Document excerpt
The Transdisciplinary New Media Department hosts Lunch Talks once a month. They are designed to foster knowledge, sharing a casual conversation with designers, curators and artists. Lunch Talks are open to all! Join us on Tuesday, April 7th, 2020, 1-2 pm in room -101 for a Lunch Talk with Matthieu Quiniou.

New methods for protecting intellectual property in the digital era (AI, blockchain, web-crawling…)

Digital technology has multiplied the distribution channels and has amplified the phenomenon of counterfeiting. However, IT tools facilitate identification and lawsuits to protect intellectual property. Art watermarking or the use of blockchain to mark files are techniques that have developed with digital technology and which are reflected in the physical world with the use of sensors, RFID chips or flash code. Likewise, artificial intelligence coupled with web crawling robots is on the way to becoming a major method for counterfeits detection using large databases.

Matthieu Quiniou is a lawyer (PhD) currently working on research subjects related to digital uses (AI, blockchain, web crawling, VR…) and a researcher at ITEN UNESCO Chair (Innovation, Transmission, Edition Numériques). The ITEN UNESCO Chair is based on interdisciplinary research, training and experimentation around new digital forms of mediation, transmission and publishing. It specialises in the field of new media and digital humanities.

Exercise tasks
a - What does the ITEN UNESCO Chair specialize in, according to the Lunch Talk announcement?
b - Continue the Lunch Talk announcement from its final sentence.

Supplied material
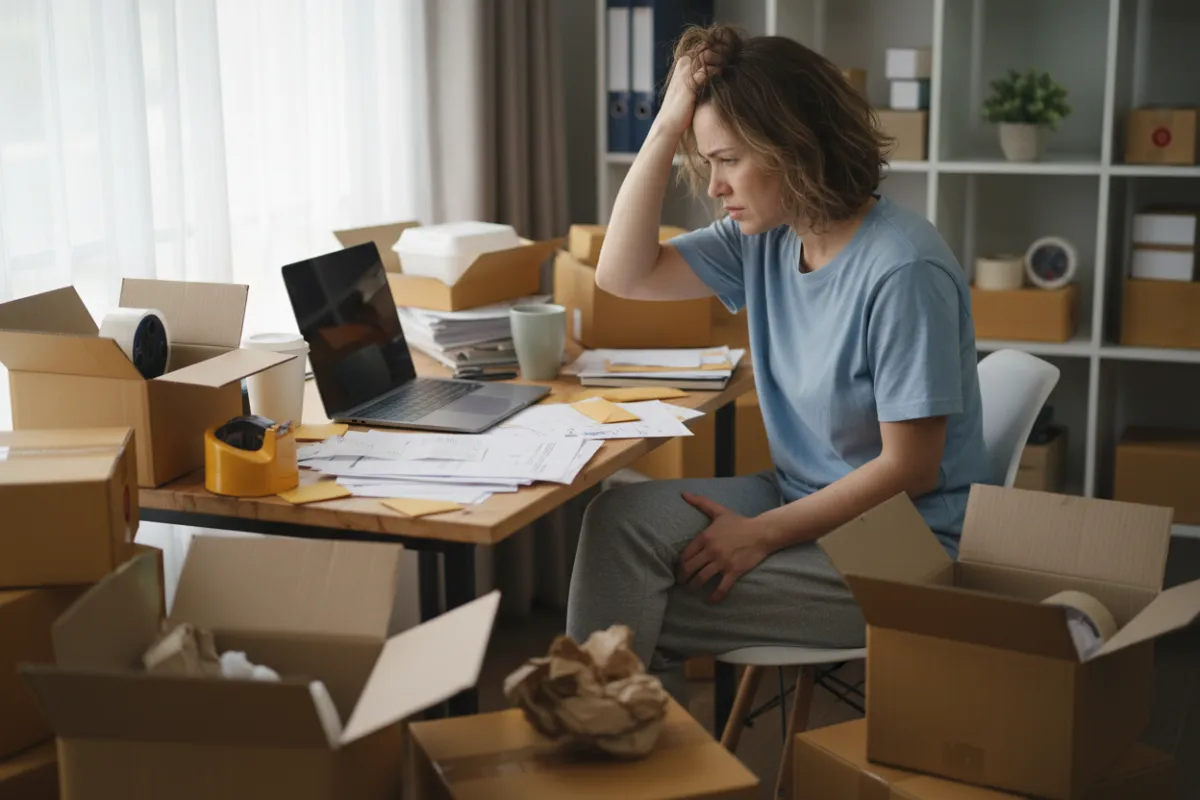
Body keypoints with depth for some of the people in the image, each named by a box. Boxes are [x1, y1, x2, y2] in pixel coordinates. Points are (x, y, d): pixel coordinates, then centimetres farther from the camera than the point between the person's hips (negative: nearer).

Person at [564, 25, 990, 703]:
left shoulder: (903, 270, -23)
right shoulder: (767, 237, 2)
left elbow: (910, 468, -21)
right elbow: (625, 274, 3)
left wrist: (762, 534, -18)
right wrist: (668, 126, -5)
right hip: (803, 498, 8)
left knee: (642, 619, -14)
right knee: (622, 518, -13)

Solved problems
a - New media and digital humanities.

b -
These activities are structured around several objectives:

• To devise an interdisciplinary theoretical framework for describing contemporary transmission processes;
• To design, create and evaluate new cross-media systems for transmitting and publishing information;
• To study and propose new forms of mediation in the areas of culture, science, local government and education, based on new information & communication technologies;
• To set up an experimental space centred around digital applications (e.g. interactive displays, touchscreen tables and smart objects).

The research team aims to gain an understanding of the communication, psychological and sociocognitive phenomena brought about by the mass use of new information & communication technologies in new learning modes. They will assess their actual impact through experimental protocols and propose innovative teaching and publishing devices.

This research and experimentation chair is also intended to bring academic and business partners together around the subject of the transformation of transmission modes that are currently taking place as a result of new digital technologies.